Wednesday, 9 July 2025: 13:30
Location: CUF2 (Faculty of Education Sciences (FSE))
Oral Presentation
Mojtaba MAHDAVI, University of Alberta, Canada
"Zan, Zendegi, Azadi" (Woman, Life, Freedom) was the motto of Iran’s recent democratic social movement, which sparked after the death in detention of Zhina Mahsa Amini on 16 September 2022. This nationwide progressive movement, largely led by women and other Iran’s subalterns, has manifested a paradigmatic societal transformation towards a “post-Islamist” social condition in post-revolutionary Iran.

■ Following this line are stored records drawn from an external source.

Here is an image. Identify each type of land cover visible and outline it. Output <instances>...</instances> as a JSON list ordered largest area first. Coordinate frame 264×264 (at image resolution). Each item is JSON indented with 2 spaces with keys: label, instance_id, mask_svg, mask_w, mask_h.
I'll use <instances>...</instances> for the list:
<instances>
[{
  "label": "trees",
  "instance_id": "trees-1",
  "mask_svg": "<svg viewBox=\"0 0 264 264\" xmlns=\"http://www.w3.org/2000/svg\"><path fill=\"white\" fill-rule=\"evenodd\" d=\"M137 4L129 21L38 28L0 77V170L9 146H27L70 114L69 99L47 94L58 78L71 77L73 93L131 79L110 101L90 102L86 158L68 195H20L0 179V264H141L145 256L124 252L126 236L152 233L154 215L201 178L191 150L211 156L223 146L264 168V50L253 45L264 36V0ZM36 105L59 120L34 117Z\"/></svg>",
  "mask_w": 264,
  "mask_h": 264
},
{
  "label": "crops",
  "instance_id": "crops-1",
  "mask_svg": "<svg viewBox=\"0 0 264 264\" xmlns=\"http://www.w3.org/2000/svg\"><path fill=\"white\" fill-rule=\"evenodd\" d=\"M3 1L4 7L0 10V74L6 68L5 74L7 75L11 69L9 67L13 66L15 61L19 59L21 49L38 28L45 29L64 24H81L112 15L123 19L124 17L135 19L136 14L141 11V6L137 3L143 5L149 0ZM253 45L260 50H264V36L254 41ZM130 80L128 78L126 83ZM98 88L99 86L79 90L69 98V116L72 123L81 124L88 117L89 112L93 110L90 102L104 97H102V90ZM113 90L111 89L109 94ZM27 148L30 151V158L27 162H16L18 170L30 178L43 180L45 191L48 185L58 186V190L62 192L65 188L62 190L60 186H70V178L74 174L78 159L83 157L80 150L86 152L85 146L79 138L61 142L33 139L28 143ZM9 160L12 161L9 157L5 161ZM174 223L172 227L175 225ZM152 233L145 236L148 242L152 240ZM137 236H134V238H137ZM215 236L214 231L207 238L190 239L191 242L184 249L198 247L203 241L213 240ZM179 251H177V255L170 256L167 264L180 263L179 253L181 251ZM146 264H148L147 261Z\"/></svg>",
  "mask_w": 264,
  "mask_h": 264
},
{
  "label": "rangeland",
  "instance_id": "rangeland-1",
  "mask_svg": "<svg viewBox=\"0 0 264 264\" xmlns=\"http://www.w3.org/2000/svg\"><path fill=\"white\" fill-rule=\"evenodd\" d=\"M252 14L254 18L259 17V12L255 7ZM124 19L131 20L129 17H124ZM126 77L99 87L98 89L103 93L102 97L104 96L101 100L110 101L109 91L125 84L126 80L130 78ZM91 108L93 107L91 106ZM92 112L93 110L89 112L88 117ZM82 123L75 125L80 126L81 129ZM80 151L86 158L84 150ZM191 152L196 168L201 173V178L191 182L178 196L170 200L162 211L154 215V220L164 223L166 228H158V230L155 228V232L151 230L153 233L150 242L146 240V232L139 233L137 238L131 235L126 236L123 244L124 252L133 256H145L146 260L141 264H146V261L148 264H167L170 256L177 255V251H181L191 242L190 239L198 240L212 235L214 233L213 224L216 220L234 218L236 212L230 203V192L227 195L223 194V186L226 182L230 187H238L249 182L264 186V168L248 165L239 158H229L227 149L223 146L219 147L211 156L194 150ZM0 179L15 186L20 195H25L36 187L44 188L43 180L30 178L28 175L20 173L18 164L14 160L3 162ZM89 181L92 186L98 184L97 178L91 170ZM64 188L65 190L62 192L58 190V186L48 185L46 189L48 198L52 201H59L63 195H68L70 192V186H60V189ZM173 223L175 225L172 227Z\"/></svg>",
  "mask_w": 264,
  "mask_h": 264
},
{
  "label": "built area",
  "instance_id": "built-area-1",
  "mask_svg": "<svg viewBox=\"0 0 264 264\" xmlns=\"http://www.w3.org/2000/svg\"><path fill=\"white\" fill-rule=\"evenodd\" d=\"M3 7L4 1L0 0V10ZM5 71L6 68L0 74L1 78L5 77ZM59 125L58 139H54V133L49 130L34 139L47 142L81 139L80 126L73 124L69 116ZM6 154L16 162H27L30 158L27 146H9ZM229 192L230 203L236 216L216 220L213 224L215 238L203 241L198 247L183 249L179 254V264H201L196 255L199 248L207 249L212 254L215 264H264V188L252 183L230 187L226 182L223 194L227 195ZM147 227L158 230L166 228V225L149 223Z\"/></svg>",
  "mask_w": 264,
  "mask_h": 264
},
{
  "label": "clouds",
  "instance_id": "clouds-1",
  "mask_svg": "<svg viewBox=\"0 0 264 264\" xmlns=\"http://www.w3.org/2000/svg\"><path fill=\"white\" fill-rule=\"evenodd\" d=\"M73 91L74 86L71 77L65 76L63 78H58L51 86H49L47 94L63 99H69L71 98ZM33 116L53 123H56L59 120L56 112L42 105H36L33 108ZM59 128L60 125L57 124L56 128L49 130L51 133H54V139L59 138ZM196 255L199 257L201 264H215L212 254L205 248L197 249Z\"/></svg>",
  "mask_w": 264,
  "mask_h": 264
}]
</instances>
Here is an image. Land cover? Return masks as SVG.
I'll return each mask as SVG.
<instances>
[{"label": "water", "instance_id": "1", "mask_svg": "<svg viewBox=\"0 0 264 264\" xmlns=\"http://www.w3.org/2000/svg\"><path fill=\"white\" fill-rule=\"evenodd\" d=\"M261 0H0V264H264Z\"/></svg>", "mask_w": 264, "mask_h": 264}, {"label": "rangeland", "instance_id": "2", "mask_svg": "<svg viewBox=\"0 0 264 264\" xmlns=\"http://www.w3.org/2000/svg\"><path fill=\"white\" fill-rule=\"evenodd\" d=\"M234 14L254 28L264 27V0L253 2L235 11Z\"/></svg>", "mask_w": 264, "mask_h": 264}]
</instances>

Inspired by theories of social movement and employing a methodology of discourse and data analysis (utilizing both primary and secondary sources), this paper delves into the dynamics of Iran’s “civil society” and its “post-Islamist social condition” (not post-Islam as a religion and culture) wherein all forms of Islamist discourses are socio-intellectually exhausted. Given the emergence of multiple democratic social movements in post-2009 Iran, the paper demonstrates in detail how discursive, structural, and demographic paradigmatic shifts at the “societal” level have profoundly contributed to Iran’s “post-Islamist renaissance” and to a “cautious” optimism for the rise of a post-Islamist “polity”.

Subsequently, the paper will critically examine major structural and agential obstacles hindering the materialization of a post-Islamist “polity”. It will be argued that the current post-Islamist “social” condition is surrounded by some “political” obstacles. Employing a “dialectics of structure and agency,” the paper examines how the interplay of three structural factors – the “state apparatus”, “uneven socio-economic conditions” and the complexities of “global power” – reinforce these obstacles. The examination of “agential” factors will focus on “leadership” skills, “organizational” capacities, and “ideological discourses” within Iran’s pro-democracy forces. The conclusion will shed light on whether and under what conditions Iran’s social-political agents can transform structural obstacles into opportunities to materialize the Iranians’ dream of a post-Islamist democratic polity.